Imagen Juan María García Campal

Hoy mejor no me lea

27/12/2017
 Actualizado a 19/09/2019
Guardar
Igual le agrio, amargar no quisiera, el día de mañana, el de los inocentes. Pero es que, sin entrar en la certeza histórica o no de la matanza de los niños menores de dos años ordenada por el rey Herodes allá cuando fuese, y a pesar de la simplista conmemoración, reducida a bromas e inocentadas, que por estos lares y antiguo imperio se hace de la misma, qué tal si hoy –ya festejados y cumplidos los ritos de temporal envaine de lenguas y metafóricos, pero hirientes, cuchillos y de exaltación de los afectos puntuales o perecederos– hablamos un poco de la inocencia y la infamia.

La una, derivada de su más propagada concepción es entendida mayormente como ingenuidad o falta de malicia, sobrevenida, y no, como acaso hubiese sido más laica y civilmente conveniente, como voluntaria y consciente rectitud de espíritu y actuación, es decir, como bondad; virtud esta que, obviando el preciso ejercicio previo de la reflexión y voluntad para su fomento y práctica, frecuentemente es tenida como algo parecido a cierto grado de idiocia y, quizá, de ahí la continua necesidad de aclarar la diferencia entre ser bueno (dicho de una persona: Simple, bonachona o chocante, que fija el DLE) y tonto.
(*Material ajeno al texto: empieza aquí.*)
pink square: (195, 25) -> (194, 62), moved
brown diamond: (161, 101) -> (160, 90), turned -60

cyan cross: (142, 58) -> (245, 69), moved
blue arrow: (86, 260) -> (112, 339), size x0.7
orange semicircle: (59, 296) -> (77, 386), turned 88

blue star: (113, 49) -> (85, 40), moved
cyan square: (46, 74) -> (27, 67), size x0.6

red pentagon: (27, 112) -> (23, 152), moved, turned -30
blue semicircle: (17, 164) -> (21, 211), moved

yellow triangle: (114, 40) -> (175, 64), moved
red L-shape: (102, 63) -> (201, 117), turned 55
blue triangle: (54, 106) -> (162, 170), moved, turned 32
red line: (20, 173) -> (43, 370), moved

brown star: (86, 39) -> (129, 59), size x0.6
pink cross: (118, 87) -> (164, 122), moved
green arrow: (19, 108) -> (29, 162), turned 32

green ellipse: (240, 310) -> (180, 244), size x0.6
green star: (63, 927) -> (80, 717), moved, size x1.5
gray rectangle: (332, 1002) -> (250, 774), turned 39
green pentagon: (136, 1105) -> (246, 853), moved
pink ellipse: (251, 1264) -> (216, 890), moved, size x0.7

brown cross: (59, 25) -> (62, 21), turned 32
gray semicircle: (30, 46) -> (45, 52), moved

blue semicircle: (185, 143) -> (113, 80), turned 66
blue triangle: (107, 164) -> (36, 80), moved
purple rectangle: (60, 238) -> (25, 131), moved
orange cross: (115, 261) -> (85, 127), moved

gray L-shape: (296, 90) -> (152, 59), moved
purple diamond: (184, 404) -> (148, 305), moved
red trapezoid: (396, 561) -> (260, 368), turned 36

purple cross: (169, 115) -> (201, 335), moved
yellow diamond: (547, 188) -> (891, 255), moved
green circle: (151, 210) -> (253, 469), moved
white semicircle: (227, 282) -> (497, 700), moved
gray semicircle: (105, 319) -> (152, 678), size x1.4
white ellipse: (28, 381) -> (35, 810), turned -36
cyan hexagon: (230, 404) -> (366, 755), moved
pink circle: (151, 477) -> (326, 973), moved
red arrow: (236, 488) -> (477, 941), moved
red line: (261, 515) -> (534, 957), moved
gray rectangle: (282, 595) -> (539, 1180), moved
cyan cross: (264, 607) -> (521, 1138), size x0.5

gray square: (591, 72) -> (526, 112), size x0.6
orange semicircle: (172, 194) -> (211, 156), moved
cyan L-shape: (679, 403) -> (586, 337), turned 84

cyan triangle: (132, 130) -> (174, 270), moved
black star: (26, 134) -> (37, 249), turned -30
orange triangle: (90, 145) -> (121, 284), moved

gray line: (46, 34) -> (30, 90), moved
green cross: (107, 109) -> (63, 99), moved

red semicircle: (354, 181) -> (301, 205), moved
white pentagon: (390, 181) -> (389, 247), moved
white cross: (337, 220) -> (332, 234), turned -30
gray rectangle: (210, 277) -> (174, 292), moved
Pero claro, acaso de haberse cumplido esa civil y laica enseñanza se habrían instruido personas, ciudadanos críticos y no siervos o súbditos civiles y creyentes religiosos tan pendulares entre el valle de lágrimas o resignación y el angustioso anhelo del paraíso material; que el terrenal, de momento y aunque deteriorándose de día en noche, sobrevive. Y ahí, como entre dos morales, pasan los discursos, los hechos y los días, mirando cada cual hacia otro lado a propia conveniencia. ¡Cuánto daño nos ha hecho el ponderado patrimonio nacional de la picaresca! Por eso mañana memoraremos la inocencia y no la infamia del hecho causante.

Fomentar que así se haga tiene su razón. Recordar la infamia, la maldad o vileza en cualquier conducta o comportamiento, puede llevarnos a detectar otras muchas, ¡tantas!, públicas y privadas, cercanas y lejanas, ajenas o propias y, claro, mejor que perseveremos en el estado adormecido, acrítico y nos dejemos llevar del consabido «esto es lo que hay» y convoquemos íntimamente el «sálvese quien pueda». Esa silenciosa complicidad de la que, faltaría más, ¿somos inocentes?

Discúlpeme, pero no gozo de magia real. O vivo en otro mundo o miro el presente con otros ojos, más irritados por el presente y futuro que entrevén que por orgullos pasados. Mire que se lo dije, eh.